Juncker emerges stronger from Luxleaks censure motion

Jean-Claude Juncker [Euranet Plus/Flickr]

The European Parliament rejected a motion of censure against Commission President Jean-Claude Juncker’s team today (27 November), the result being better than the one he obtained when the Commission was initially voted on, two weeks before the Luxleaks scandal erupted.

Without surprises, MEPs rejected the censure motion proposed by the far-right EFDD group and far-right non-attached MEPs, with 461 votes against, 101 in favour and 88 abstentions.
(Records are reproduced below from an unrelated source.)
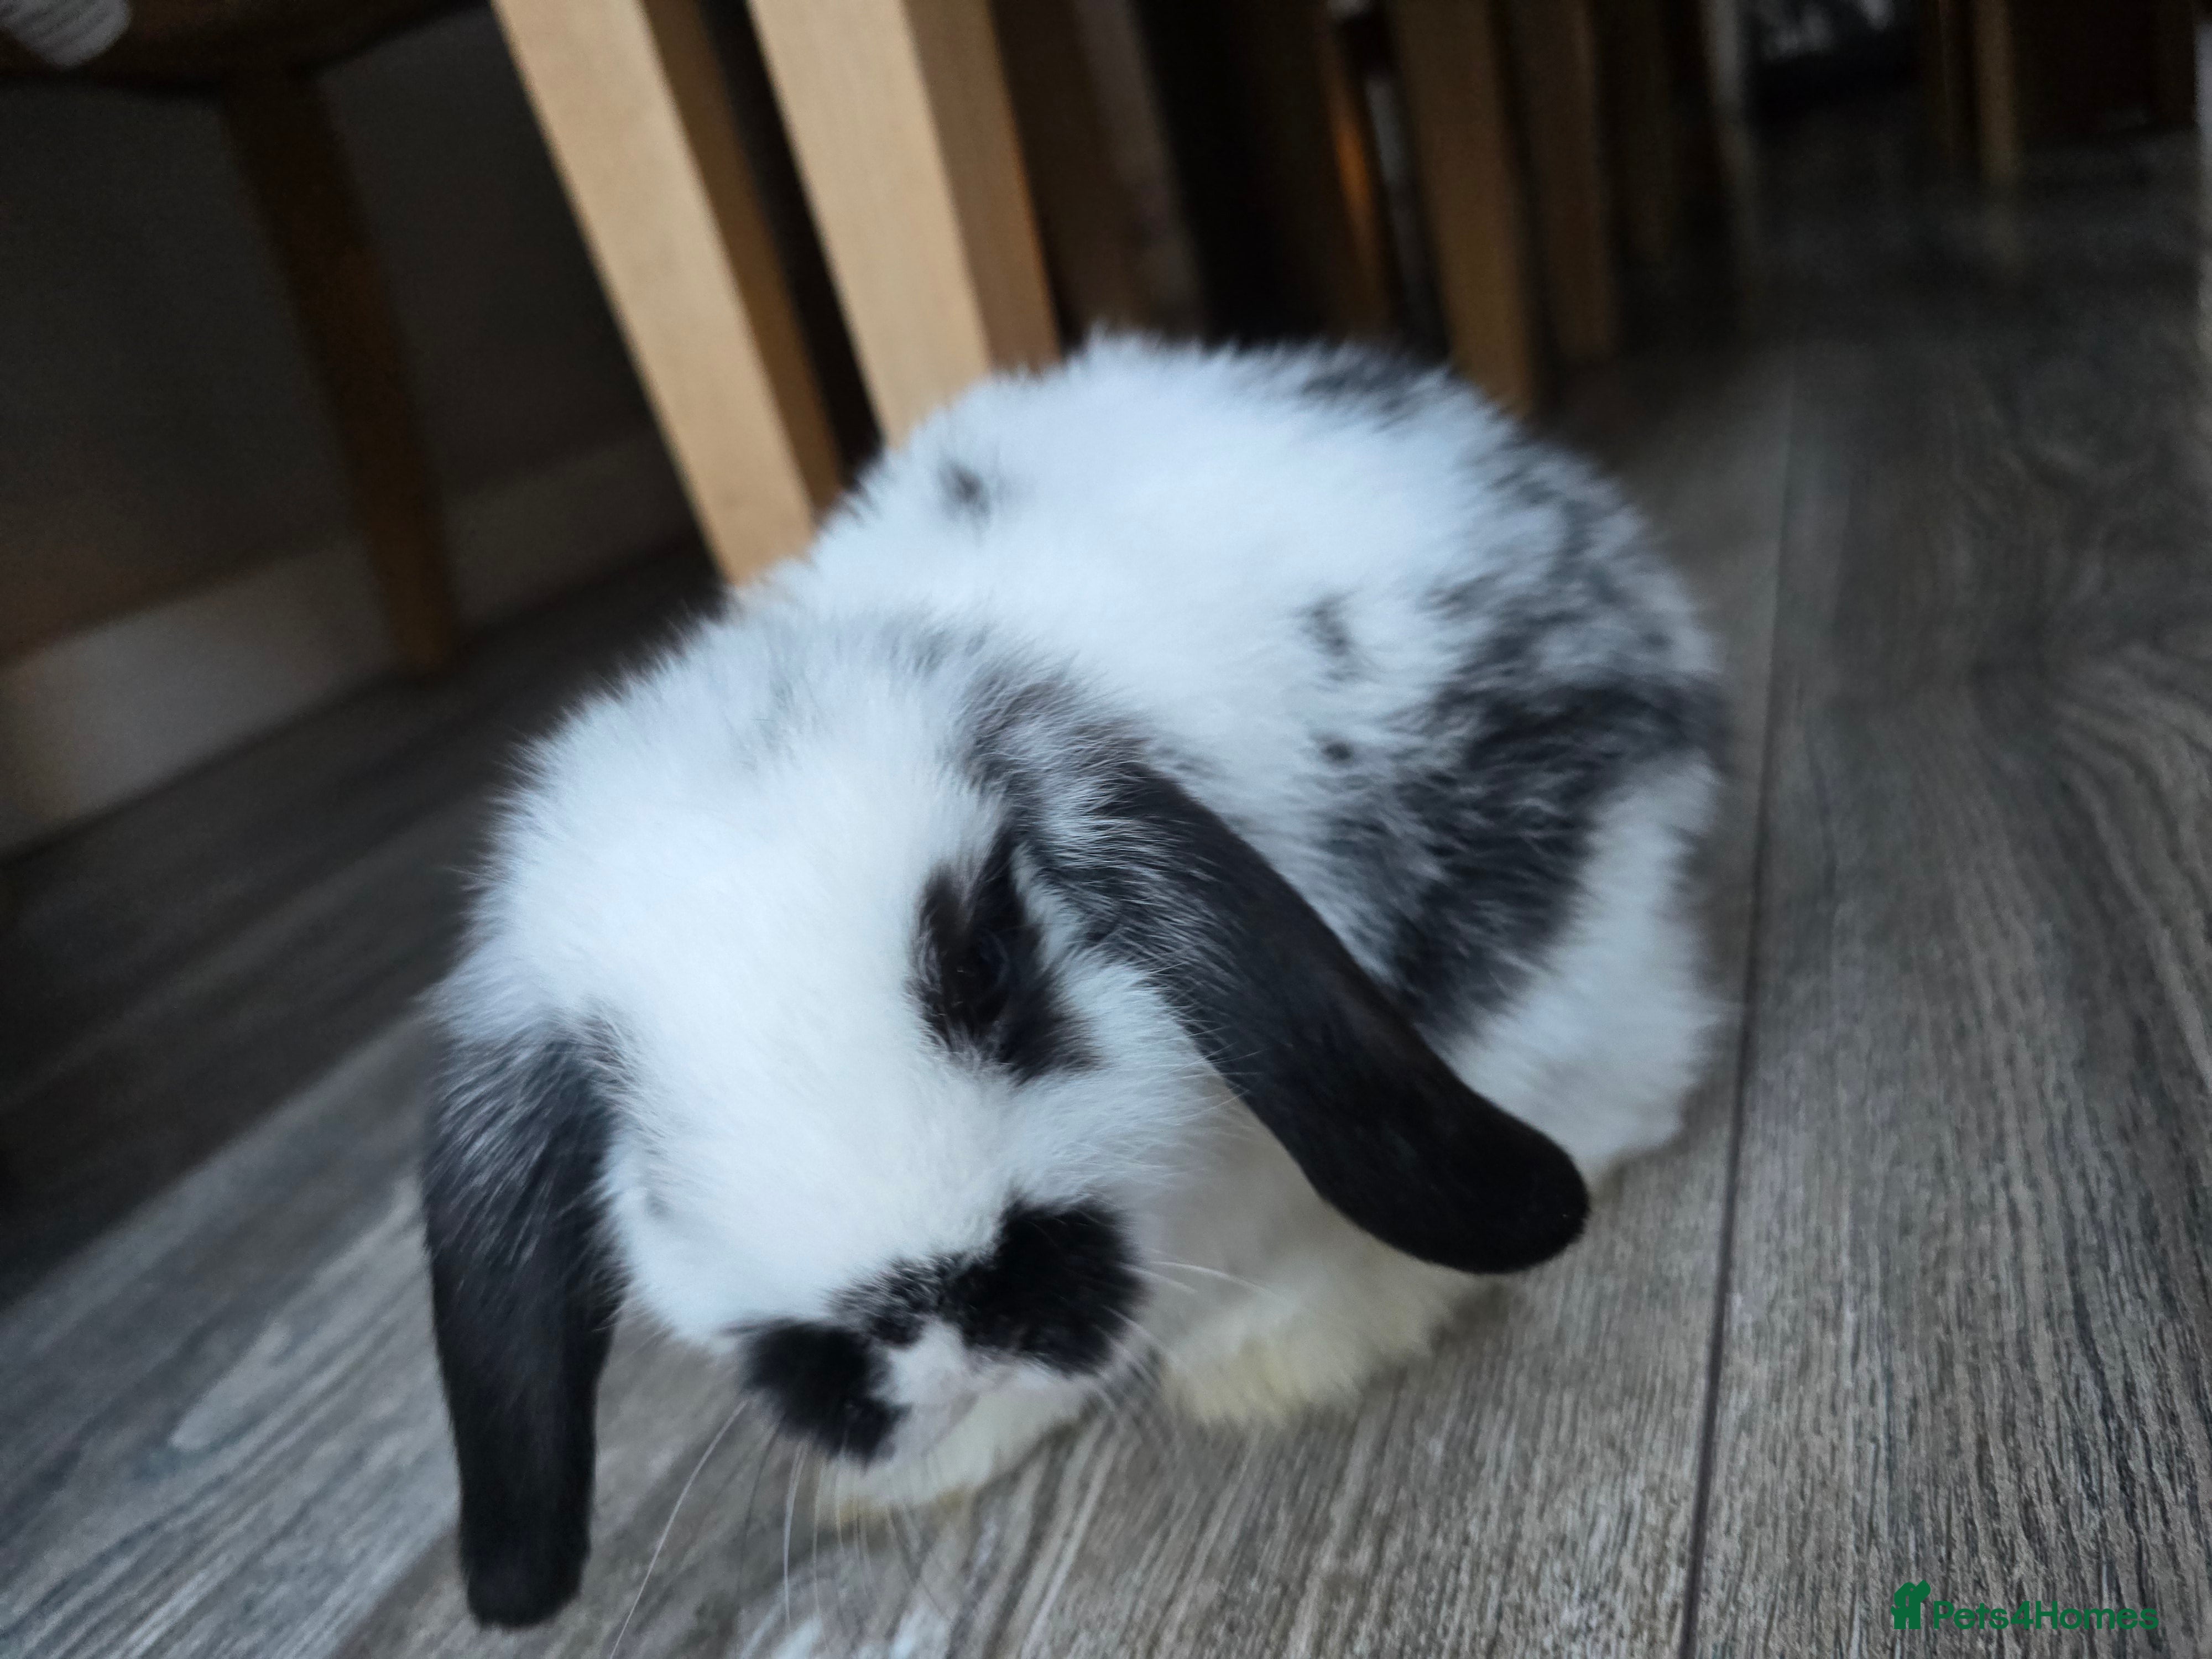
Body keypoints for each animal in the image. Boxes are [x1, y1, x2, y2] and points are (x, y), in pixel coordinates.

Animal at [421, 338, 1727, 1627]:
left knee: (1620, 1089)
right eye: (639, 1148)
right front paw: (924, 1470)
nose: (941, 1318)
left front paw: (1275, 1357)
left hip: (1565, 958)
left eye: (988, 967)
Over the motion censure debate held on Monday, it became clear that the mainstream political groups will support him, in spite of his role in controversial corporate tax avoidance schemes during his long tenure as prime minister of Luxembourg.

>> Read: Juncker set to survive censure motion as MEPs trade insults

The surprise is that this time, Juncker obtained wider support than on 22 October, when MEPs approved his Commission, two weeks before the Luxleaks scandal erupted.

On 22 October, the Juncker Commission received 423 votes in favour, 209 against, and 67 abstentions.

Today’s vote indicates that the far-right didn’t get support even from the extreme left, which unsuccessfully tried to organise a censure motion itself.

>> Read: Leftist group gathers MEP signatures to oust Juncker Commission over Luxleaks

The vote also confirmed what Juncked had himself said about his chances to receive approval by MEPs.

Asked by EURACTIV on 12 November if he believed that he would still have been appointed as candidate – the so-called ‘Spitzenkandidat’ – of his political group for the Commission’s top job, if the facts of the scandal had been known, Juncker confidently asserted “Yes”. 

>> Read: Juncker breaks cover on Luxleaks

In order to dismiss the Commission, under Parliament’s rules, the motion would have needed to obtain a double majority: two-thirds of votes cast, and a majority of MEPs, that is, 376 votes.

Liberal Democrat MEP Catherine Bearder (UK) commented the fact that UKIP leader Nigel Farage, who proposed the motion along with MEPs from Marine Le Pen's Front National, was not present for the vote.

"We all know UKIP MEPs are notorious for doing very little work, but this time Nigel Farage has failed to turn up and vote on his own motion.

"This shows that this proposal was never anything more than a shameless media stunt.

"While UKIP clown around, hard-working MEPs are determined to hold Juncker and the Commission to account by holding an in-depth and independent inquiry." 

More than 300 companies, including PepsiCo Inc, AIG Inc and Deutsche Bank AG, secured secret deals from Luxembourg to slash their tax bills, the International Consortium of Investigative Journalists (ICIJ) reported on 5 November, quoting leaked documents.

The companies appear to have channeled hundreds of billions of dollars through Luxembourg and saved billions of dollars in taxes, the group of investigative journalists said, based on a review of nearly 28,000 pages of confidential documents.